A defesa apontou improcedência da acusação e sustentou que Kaku não era diretor financeiro do Grupo Sina. Explicou que ele tinha diversos clientes e não tinha ingerência sobre os negócios realizados por eles. Destacou que João Kaku era apenas consultor financeiro, sem poder de gestão ou de controle sobre as atividades do grupo. Ressaltou que a acusação em relação ao crime de lavagem de dinheiro foi “genérica”. Pediu a extinção da punibilidade do réu, diante da prescrição, em relação aos crimes de formação de quadrilha, falsidade ideológica e uso de documento falso e absolvição quanto aos crimes de corrupção ativa e de lavagem de dinheiro.

Nabil Akl Abdul Massih

Preliminarmente, alegou a nulidade das provas derivadas das interceptações telefônicas. Seus advogados ressaltaram que, desde o primeiro relatório, o Ministério Público deixou de apresentar a degradação integral das conversas interceptadas. Eles argumentaram que as prorrogações das interceptações foram dadas por decisões com fundamentação já usadas anteriormente nos autos.
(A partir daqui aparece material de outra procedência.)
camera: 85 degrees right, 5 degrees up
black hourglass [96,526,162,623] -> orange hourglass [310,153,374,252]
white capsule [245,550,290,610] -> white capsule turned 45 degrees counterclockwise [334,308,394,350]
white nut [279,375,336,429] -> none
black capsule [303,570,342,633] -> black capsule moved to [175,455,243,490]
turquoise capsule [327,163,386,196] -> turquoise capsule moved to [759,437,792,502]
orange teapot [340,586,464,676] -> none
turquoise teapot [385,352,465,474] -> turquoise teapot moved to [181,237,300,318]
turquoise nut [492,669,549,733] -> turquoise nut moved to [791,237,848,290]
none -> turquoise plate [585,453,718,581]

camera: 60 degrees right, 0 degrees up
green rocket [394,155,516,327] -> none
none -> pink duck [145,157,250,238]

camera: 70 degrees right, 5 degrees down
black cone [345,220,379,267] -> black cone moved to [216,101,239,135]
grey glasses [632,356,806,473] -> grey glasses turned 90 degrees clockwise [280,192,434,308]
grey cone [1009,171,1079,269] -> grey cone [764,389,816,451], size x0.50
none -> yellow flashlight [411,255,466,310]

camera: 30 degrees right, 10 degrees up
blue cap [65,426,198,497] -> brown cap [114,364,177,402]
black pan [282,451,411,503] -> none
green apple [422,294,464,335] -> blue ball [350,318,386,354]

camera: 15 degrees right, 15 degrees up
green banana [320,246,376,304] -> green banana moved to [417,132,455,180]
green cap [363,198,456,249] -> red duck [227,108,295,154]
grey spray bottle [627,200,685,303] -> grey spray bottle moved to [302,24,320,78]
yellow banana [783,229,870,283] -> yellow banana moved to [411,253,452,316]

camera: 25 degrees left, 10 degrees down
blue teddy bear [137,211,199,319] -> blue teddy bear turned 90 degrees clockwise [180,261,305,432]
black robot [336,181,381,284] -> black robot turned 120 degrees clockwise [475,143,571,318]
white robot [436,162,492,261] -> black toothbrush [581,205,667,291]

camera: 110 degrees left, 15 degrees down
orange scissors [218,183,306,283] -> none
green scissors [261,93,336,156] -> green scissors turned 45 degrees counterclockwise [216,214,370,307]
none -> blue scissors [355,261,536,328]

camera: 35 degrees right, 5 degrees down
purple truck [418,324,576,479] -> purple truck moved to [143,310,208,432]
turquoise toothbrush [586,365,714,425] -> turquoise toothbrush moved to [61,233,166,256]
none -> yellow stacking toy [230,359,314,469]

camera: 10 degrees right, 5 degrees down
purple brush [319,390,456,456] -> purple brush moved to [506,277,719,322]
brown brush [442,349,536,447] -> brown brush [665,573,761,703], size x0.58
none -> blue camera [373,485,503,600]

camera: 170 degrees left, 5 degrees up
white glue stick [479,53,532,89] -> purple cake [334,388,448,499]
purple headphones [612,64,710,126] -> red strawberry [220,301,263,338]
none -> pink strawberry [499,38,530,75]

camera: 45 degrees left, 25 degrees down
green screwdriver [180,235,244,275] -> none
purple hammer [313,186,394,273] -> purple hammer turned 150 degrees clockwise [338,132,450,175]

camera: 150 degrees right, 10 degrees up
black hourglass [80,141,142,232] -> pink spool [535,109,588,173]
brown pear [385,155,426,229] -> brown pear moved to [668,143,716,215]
A defesa frisou que a primeira conversa em que apareceu Nabil “foi confusa”. Alegou que a senha dos autos que continham as conversas interceptadas deveriam ter sido documentadas nos autos. Argumentou que houve “gestão privada” da prova por parte do Ministério Público. Acrescentou que a Promotoria as transferiu interceptações telefônicas no local da autoridade policial, o que contrariou o artigo 6, da Lei 9296/96.

Simon Nemr Ferreira Abdul Massih

Também pediu a nulidade das interceptações das provas decorrentes. Salientou que não houve agravação integral das conversas e as prorrogações da medida se deram sob os mesmos argumentos de decisão anterior. Requereu a extinção da punibilidade pela prescrição no que tange ao crime de quadrilha. Assinalou que quanto ao crime de corrupção ativa ocorreu trancamento da ação penal. No mérito, pediu a improcedência da pretensão do Ministério Público.

Yuki Kumakola

Preliminarmente, entendeu que deveria ser reconhecido a nulidade das interceptações telefônicas. Sua disse defesa de que as decisões que deferiram as prorrogações das interceptações foram “genéricas”. Anotou que não houve fundamentação individualizada para decretação da medida contra Yuki. Alegou que não houve transcrição dos áudios interceptados e que não teve acesso às gravações das conversas desde o início da investigação. Não há mérito que a conduta de Yuki tenha sido "atípica". Negou crime de sonegação de tributos, visto que não houve a constituição de crédito tributário. Enalteceu que as operações de compra e venda de farelo de soja foram lícitas. Aduziu que não houve a prática de crime antecedente ao delito de lavagem de capitais. Explicou que a “mera conduta de integrar quadrilha não é passível de ensejar a prática de crime de lavagem de capitais, vez que ausente ou comprovada a ser ocultada”.

Victor Mauad

Advogado, pleiteou a improcedência da acusação, com sua absolvição “diante da fragilidade probatória”. Pontuou que poderia conhecer segredos de seus clientes, mas isso não o torna cúmplice de condutas ilícitas. Explicou que prestava serviços de advocacia para as empresas do grupo e que não havia vínculo dele com a administração. Defendeu a nulidade das interceptações telefônicas, "em razão da falta de fundamentação idônea". Sustentou que não era cabível a medida para apurar crime contra ordem tributária, quando não ocorreu o lançamento definitivo do tributo. Pediu a exclusão da denúncia da Promotoria.